MILSTEAD: I'm now dumping our powder mix into the hopper for the extruder.

NOGUCHI: Milstead's bucket contains a dry mix of soy and pea powder, carrot fiber and gluten-free flour. Through a process the company licensed exclusively from the University of Missouri, the mix is cooked, cooled and extruded through a customized machine. Milstead, ironically, used to work as a butcher.

MILSTEAD: And now I'm making fake chicken.

NOGUCHI: Which do you prefer?

MILSTEAD: Making fake chicken.

NOGUCHI: Ethan Brown stands at one end of the machine, pulling chunks of pale white strips that tear like cooked chicken. The entire process, from powder to product, takes about 15 seconds.

ETHAN BROWN: Compared to six weeks of raising a chicken, enormously efficient.

NOGUCHI: It also requires a fraction of the water, grains and land needed to raise chickens. Because of that, Brown believes Beyond Meat products can price below conventional meat as well as other meat alternatives, which tend to be more expensive.

But competition comes from many corners. Many of the large food companies already have meat alternatives that have been on the market for decades. And according to Mintel, a market research firm, those products are consumed by just over a tenth of households. Unseating real meat has proven difficult.

But Brown, a long-time vegan, is hoping a more realistic taste and texture can change that. Brown says his goal is for Beyond Meat to break out of the health-food niche and sell to mainstream meat-eaters. He believes Beyond Meat is an elegant solution to some of the world's environmental and health problems.

BROWN: Climate change, resource efficiency, health, animal welfare, all of those reasons point toward adopting a plant-based diet, versus meat.

NOGUCHI: The company also eventually plans to roll out fake ground beef and fake pork. But, of course, everything depends on how these products actually taste. And that's been a challenge.

My first brush with fake meat was during childhood in the early 1980s. My friend's parents made vegetarian chili with a meat substitute that looked like rabbit feed and tasted like bits of sponge.

But this, Lisa Krampf assures me, is not your parents' fake meat.

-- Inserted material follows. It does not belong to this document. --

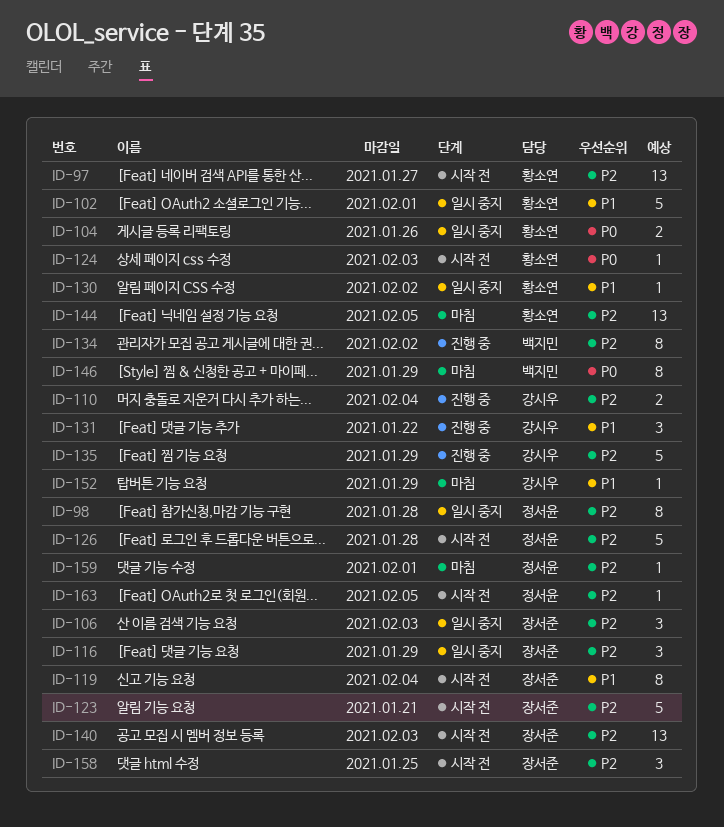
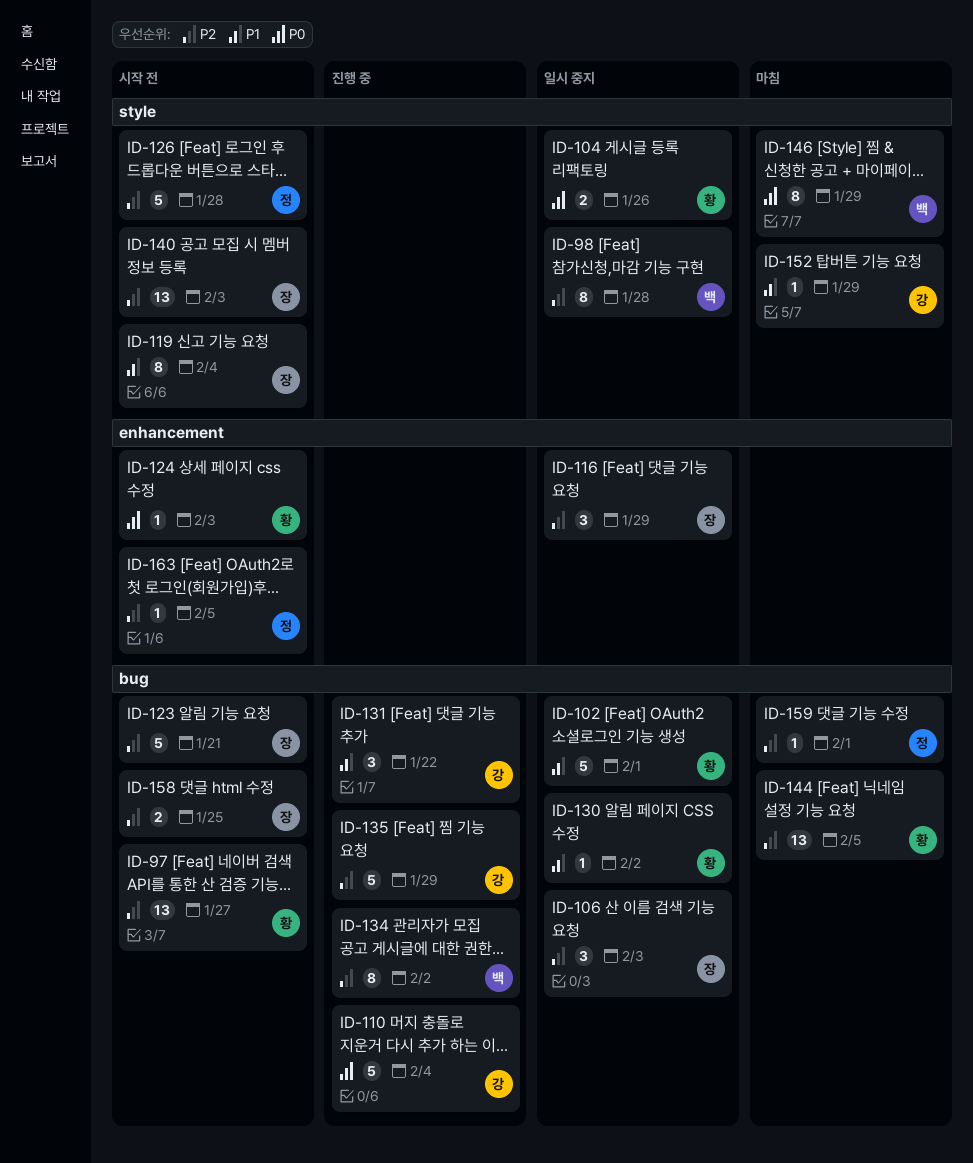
ID-98, owner: 정서윤 -> 백지민
ID-110, priority: P2 -> P0
ID-110, estimate: 2 -> 5
ID-158, estimate: 3 -> 2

Krampf is a caterer who works in the same building where Beyond Meat operates.

LISA KRAMPF: I've used it with barbeque sauce, I've done it with taco seasonings, I've done it for fajitas.

NOGUCHI: Every time, she says, people either don't notice the difference, or love it and request it again. Krampf prepares plates of one of her standards, a fake meat chicken salad. Brown and I dig in.

Yeah, it does taste like chicken.

BROWN: Yeah, it does.

NOGUCHI: Do you get jokes like that all the time?

BROWN: Yeah. It tastes like chicken.

NOGUCHI: Tastes like chicken?

BROWN: Yeah. Yeah.

NOGUCHI: Consumers will soon get a chance to taste test it for themselves. The Whole Foods Market chain starts selling prepared food using Beyond Meat chicken in Northern California next month.

Yuki Noguchi, NPR News, Cumberland, Maryland.